Like any statistics package, Mathematica provides a numerical and graphical toolset to illustrate, simulate, and find approximate numeric solutions to numerical problems. What is special in Mathematica is the powerful symbolic/algebraic engine that allows you to solve complicated symbolic problems. In addition, in the Mathematica programming environment you are not restricted to a limited number of preexisting functions but can develop your own supplementary commands, creating and refining the exact test or model that is relevant for the particular problem you are interested in.


Numerical Accuracy

Mathematica provides an arbitrary-precision numeric engine, whereas most software packages provide only finite-precision numerics. Hence, if accuracy is important to your work, Mathematica is your natural choice.

The National Institute of Standards and Technology (NIST) created the Statistical Reference Datasets (StRD), a set of numerical benchmark values for linear regression, nonlinear regression, univariate summary statistics, and one-way analysis of variance. According to B. D. McCullough,1 no software package was able to match the accuracy of these tests. However, one year later, when subjecting Mathematica to an identical battery of tests, the same author2 found that Mathematica's accuracy easily outperformed all of the competition in each of the four benchmark areas.

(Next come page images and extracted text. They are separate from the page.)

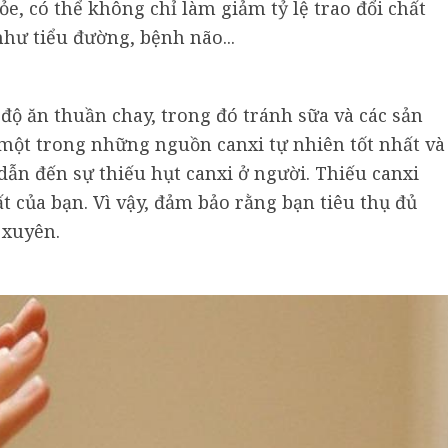
ỏe, có thể không chỉ làm giảm tỷ lệ trao đổi chất
hư tiểu đường, bệnh não...
độ ăn thuần chay, trong đó tránh sữa và các sản
 một trong những nguồn canxi tự nhiên tốt nhất và
dẫn đến sự thiếu hụt canxi ở người. Thiếu canxi
t của bạn. Vì vậy, đảm bảo rằng bạn tiêu thụ đủ
 xuyên.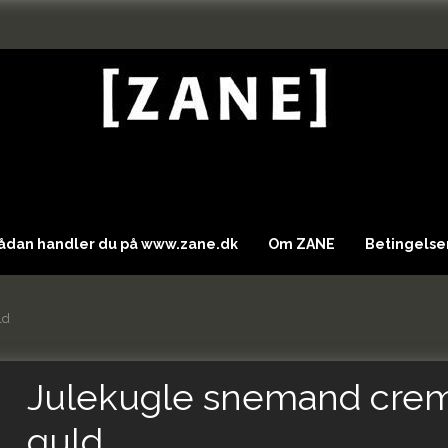
Sådan handler du på www.zane.dk
Om ZANE
Betingelser
ld
Julekugle snemand cre
guld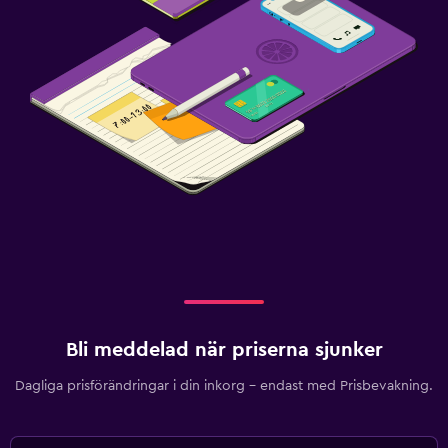
Bli meddelad när priserna sjunker
Dagliga prisförändringar i din inkorg – endast med Prisbevakning.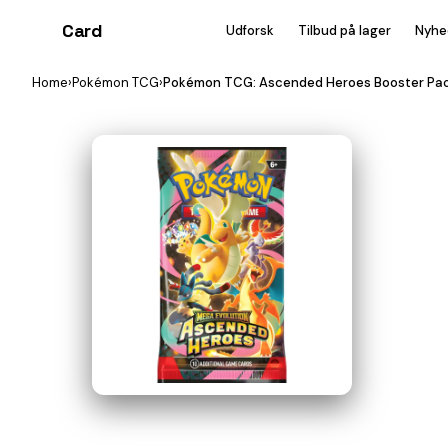
Card
heist
Udforsk
Tilbud på lager
Nyhe
Home
›
Pokémon TCG
›
Pokémon TCG: Ascended Heroes Booster Pa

A Complete Environment for Both Computations and Technical Writing

Mathematica documents are platform-independent ASCII files called notebooks. Mathematica notebooks enable you to incorporate text, pictures, equations, animations, and computations into a single interactive, live document. This document is easy to distribute to anyone to whom you want to report your results or from whom you wish to get comments. A notebook can also be exported as a TeX, XML, or HTML document or as one of the many other forms supported by Mathematica.

Moreover, Mathematica runs on a wide variety of platforms, making it easy to share your work with people working in different institutions and possibly using different platforms. This is especially valuable in academia, where coauthorship is common.


1McCullough, B. D. "Assessing the Reliability of Statistical Software: Part II," The American Statistician 53, no.2 (1999) 149-159.

2McCullough, B. D. "The Accuracy of Mathematica 4.0 as a Statistical Package," Computational Statistics 15, no. 2 (2000) 279-299.